И, проработав полгода у Уиллэвера негласным осведомителем за 240 долларов в месяц, садится в кресло агента по найму (а по-нашему — заведующего отделом кадров) «Вестерн юнион» с неограниченной властью нанимать и увольнять тысячи людей, претендующих на место в курьерской службе именитой компании. Целой империи, куда входят сотни контор, и каждая со своим штатом курьеров. И штатом постоянно меняющимся, руководству, в данном случае Миллеру, приходится вести неравную борьбу с «текучкой»: курьер уходил выполнять «комиссию», но возвращался далеко не всегда. По дороге у него могли измениться планы, ему могло прийти в голову, что выгоднее продавать газеты, стоя на перекрестке, чем носиться сломя голову по огромному городу. Поэтому постоянный штат курьеров составлял не более 20 процентов от несметной курьерской армии со средней зарплатой, не превышающей полсотни в неделю.
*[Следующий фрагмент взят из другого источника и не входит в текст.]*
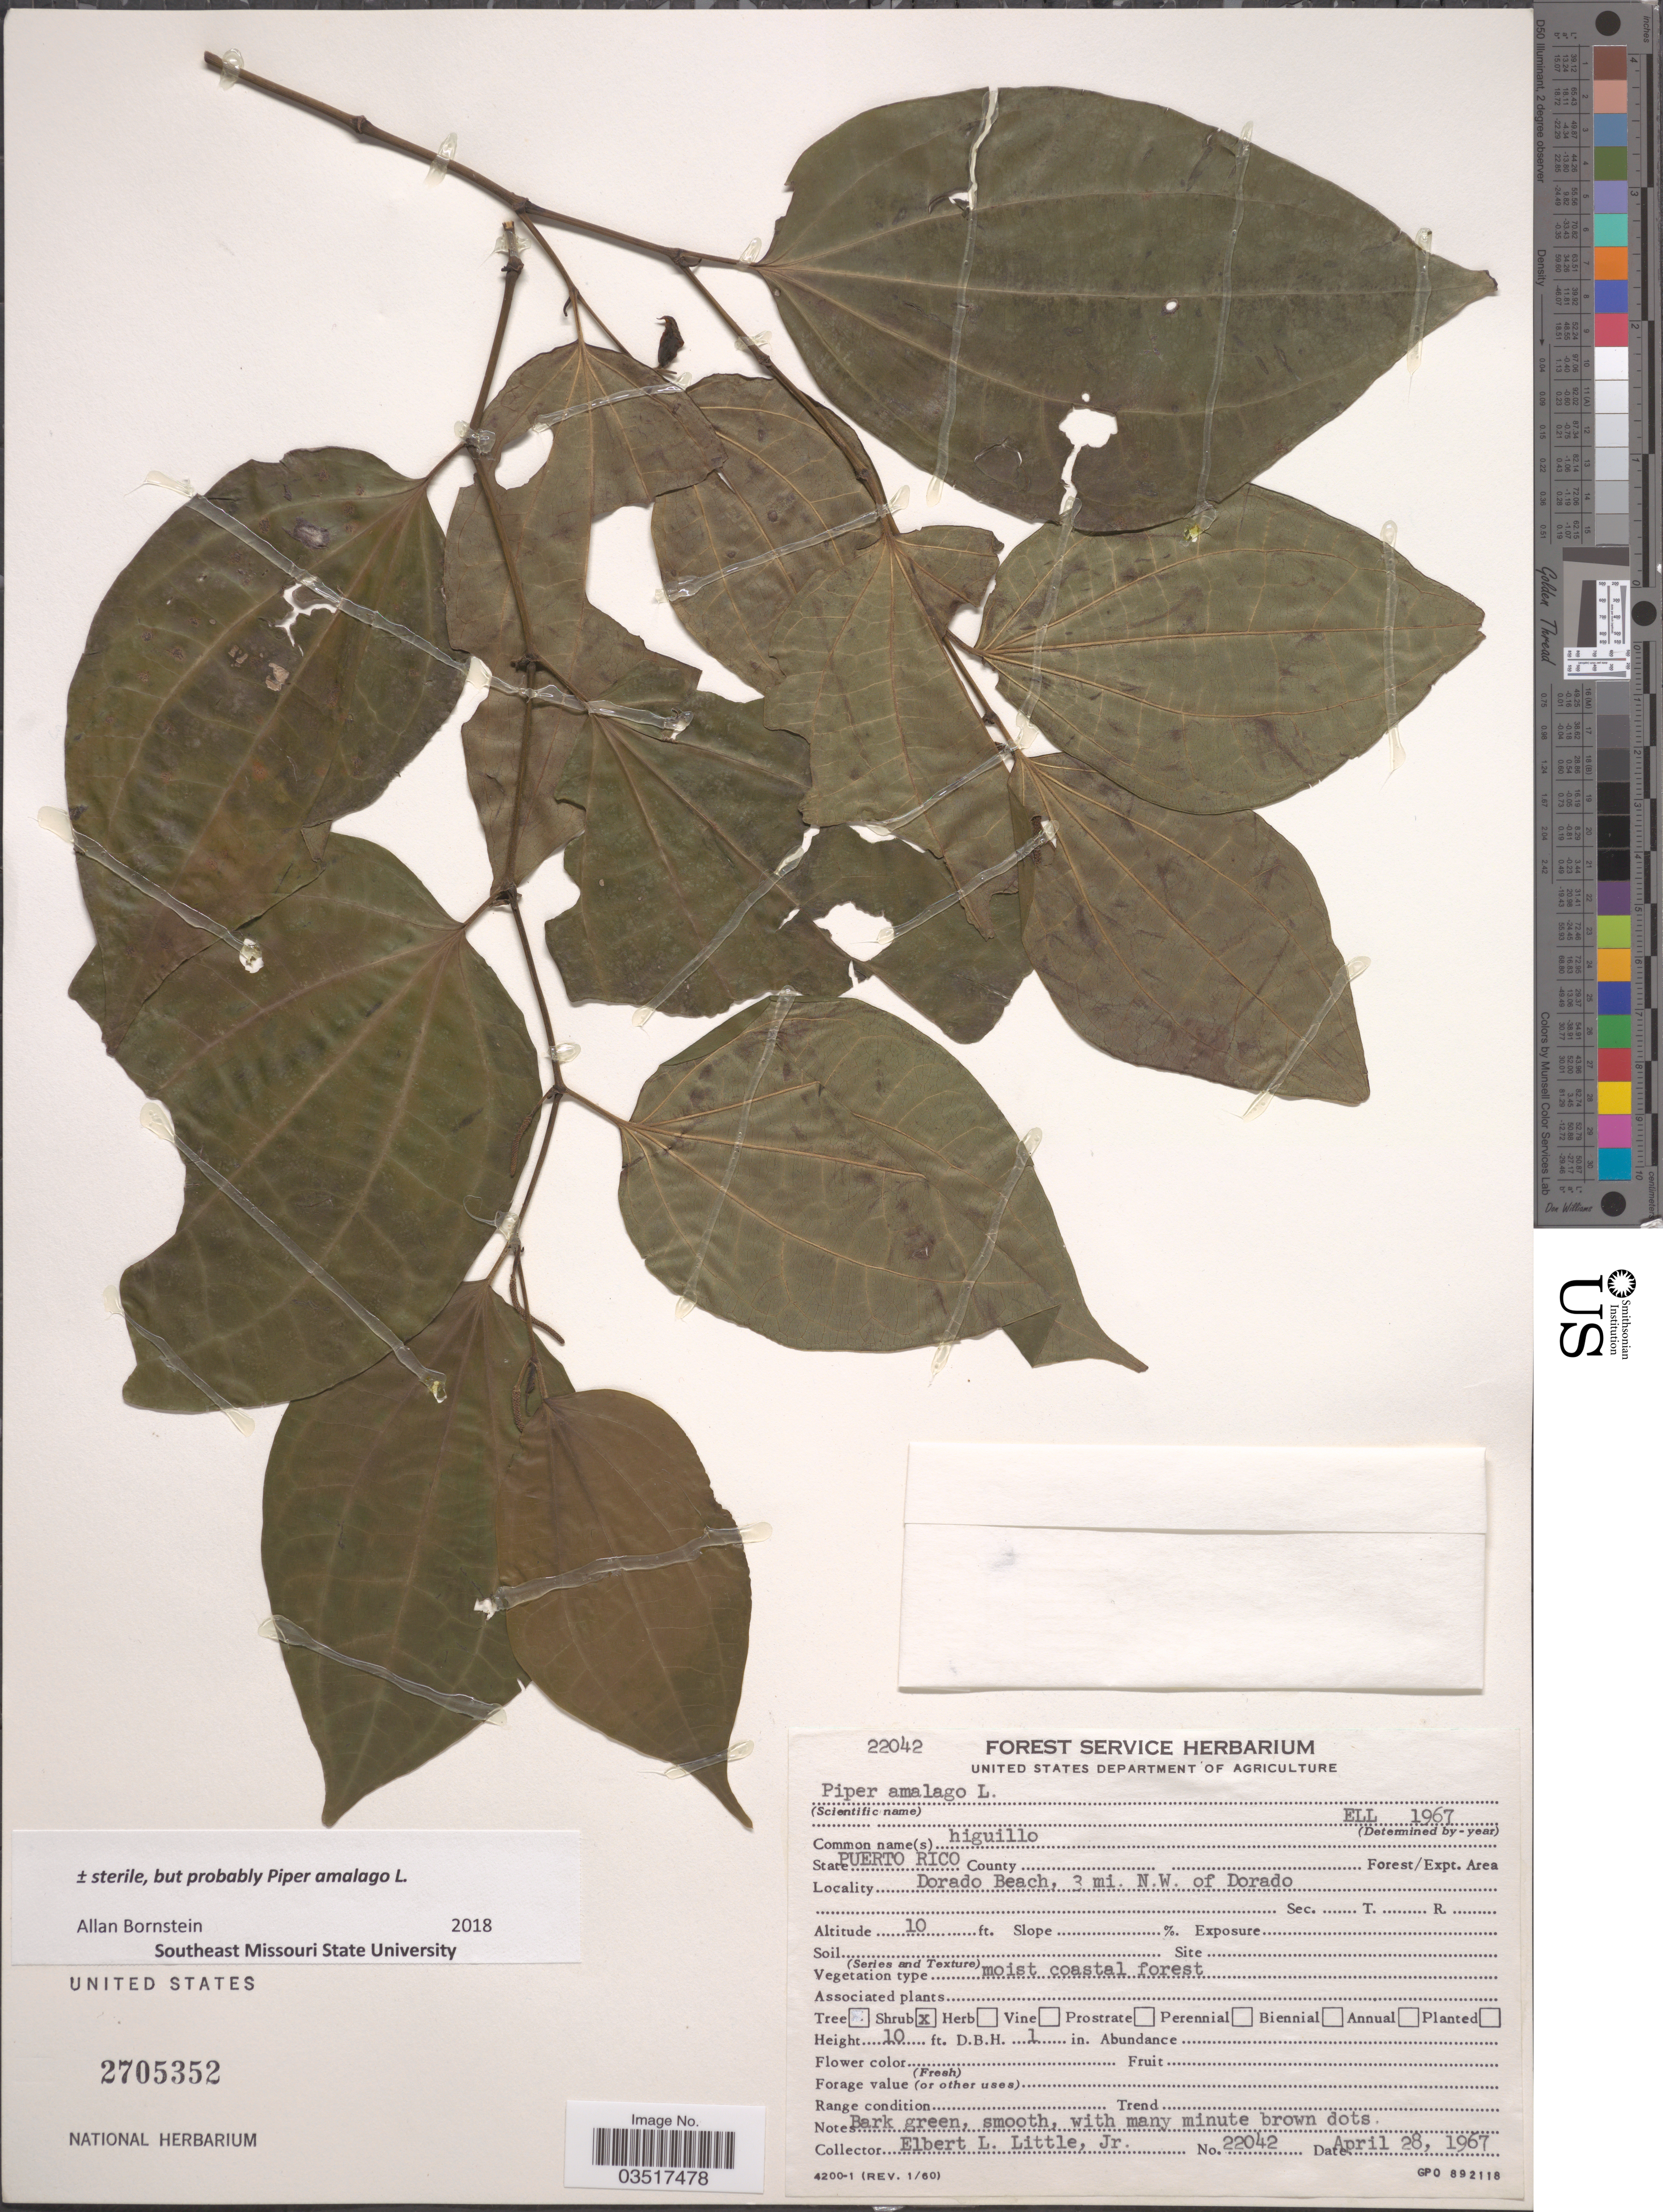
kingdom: Plantae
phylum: Tracheophyta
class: Magnoliopsida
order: Piperales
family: Piperaceae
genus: Piper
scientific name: Piper amalago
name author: L.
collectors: E. L. Little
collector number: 22042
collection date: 1967-04-28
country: Puerto Rico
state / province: Dorado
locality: Dorado Beach, 3 mi. N.W. of Dorado.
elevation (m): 3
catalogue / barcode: US 2705352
Миллер впервые в жизни (а ему уже под тридцать) стал нужным и важным человеком, в его руках оказались судьбы тысячи человек. От желающих работать в «Вестерн юнион» не было отбоя. С утра в кабинет всесильного «кадровика» набивались просители из всех мыслимых сфер жизни. Работу искали все: негры, евреи, индейцы, эскимосы. Бывшие уголовники, алкоголики, проститутки, эпилептики. Ученые, инженеры, дантисты, матросы, ковбои, музыканты. Одного такого музыканта из Миннесоты, Гарольда Орвиса Росса, изучавшего в Джульярде теорию музыки, Миллер пригрел: познакомил с женой, поселил у себя и потом долго с ним переписывался. Мечтали служить в «Вестерн юнион» и фермеры, и бывшие сенаторы, и сутенеры. И, конечно же, эмигранты. Многие — люди психически неполноценные и почти все — дошедшие до ручки и готовые на любую работу. Мужчины, женщины и даже дети лет десяти-двенадцати рвались в кабинет агента по найму, и у каждого имелась «про запас» своя слезная история. Три телефона звонили одновременно и, как в кабинете булгаковского Филиппа Филипповича Тулумбасова, не замолкали ни на минуту. Миллер, как и колоритный персонаж «Театрального романа», демонстрировал чудеса психологической эквилибристики, ведь, с одной стороны, нельзя было ослушаться приказов сверху — уволить, например, всех курьеров свыше сорока пяти лет или не нанимать калек. Нельзя было пренебречь гневными окриками из главного офиса: «Срезать зарплату! Увеличить время работы! Ускорить доставку корреспонденции!» С другой же — хотелось невозможного: усовершенствовать курьерскую службу и в то же самое время удовлетворить просьбы страждущих. Ради получения работы эти люди были готовы на всё и даже предлагали взятки (которые иной раз благосклонно принимались).